‘Halo’ Disappoints Fans Despite High Expectations

by Justin Lakso ’25

With its riveting multiplayer, captivating campaign story, and iconic protagonist, Master Chief, it’s no wonder the Halo series has sold more than 81 million copies worldwide. Taking inspiration from The Last of Us, Xbox Game Studios decided to create a TV series based on its ever popular space arcade shooter. With production by Kyle Killen and award-winning director Steven Spielberg, fans were ecstatic about the show due to the names involved. The series, however, took missteps in three key locations that left fans confused and dissatisfied.

Master Chief is most notable for his faceless character, a consistent aspect of all Halo games. Killen, however, had different plans for him. During the final minutes of the first episode, Chief (Pablo Schreiber) reveals his face to Kwan (Yerin Ha) to show he is human. This reveal already split opinions on the series, but it got even worse when the helmet was tossed aside for a majority of the show.

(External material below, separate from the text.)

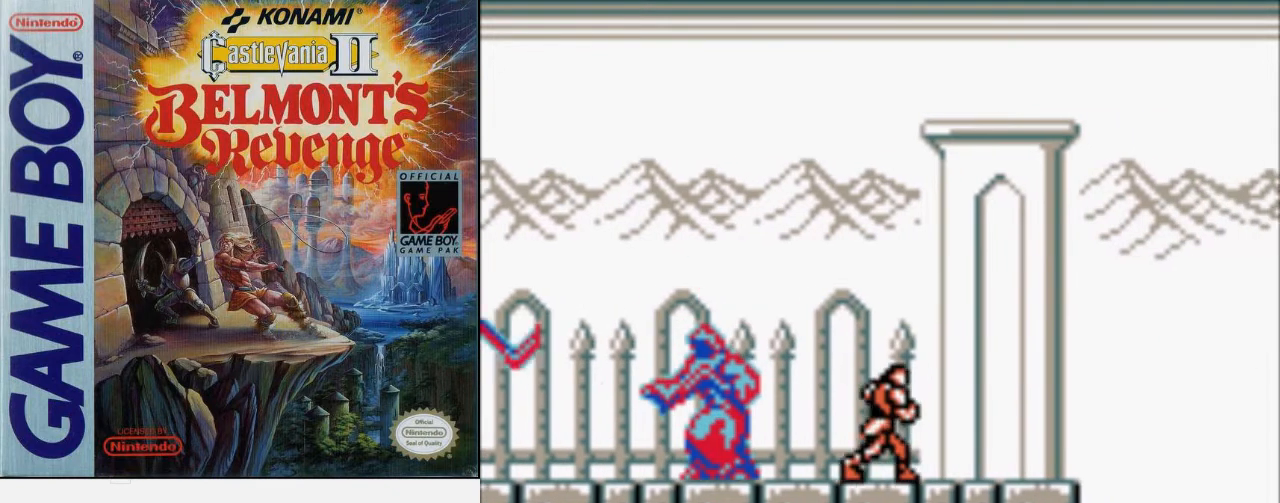
{"buttons": ["DPAD_RIGHT"], "events": []}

Schreiber is handsome and all, but Killen rewriting Chief’s canon appearance seems insensitive to the series.

Spielberg does a great job maintaining the game’s slogan, “Combat: Evolved,” with the initial fight scene putting Chief and Silver Team against an army of the Covenant. After this fight, however, the tone shifts from a high-octane war story to a Sherlock Holmes style mystery with a powerful artifact as the focus. This plot point is intriguing for the first episode or so, but drags on for four long episodes without another shootout until episode five. The series starts to blend together as the story focuses on Master Chief’s internal struggle rather than the war between humans and Covenant.

There is also a deviation from the continuous timeline about the struggle to keep humanity alive against an extraterrestrial threat that the games have maintained since the start. In an interview with Deadline Breaking News, producer Kiki Wolfkill revealed that Paramount’s version of Halo would have a separate canon from the video games. Video games and movies are different forms of media, but taking an existing universe and changing large points of the core story seems unfaithful to the source material. Among these changes are a human leading the Covenant, Chief having a love life, and the Flood antagonist being completely cut. Many fans are critical of these changes, making the point that the show would be better if the story wasn’t attached to the Halo brand.

It’s not all bad, though. The CGI is phenomenal, the fight scenes are thrilling, and characters are played very well by their actors. However, it’s not enough to excuse the faults in storyboarding and retconning of the established Halo story.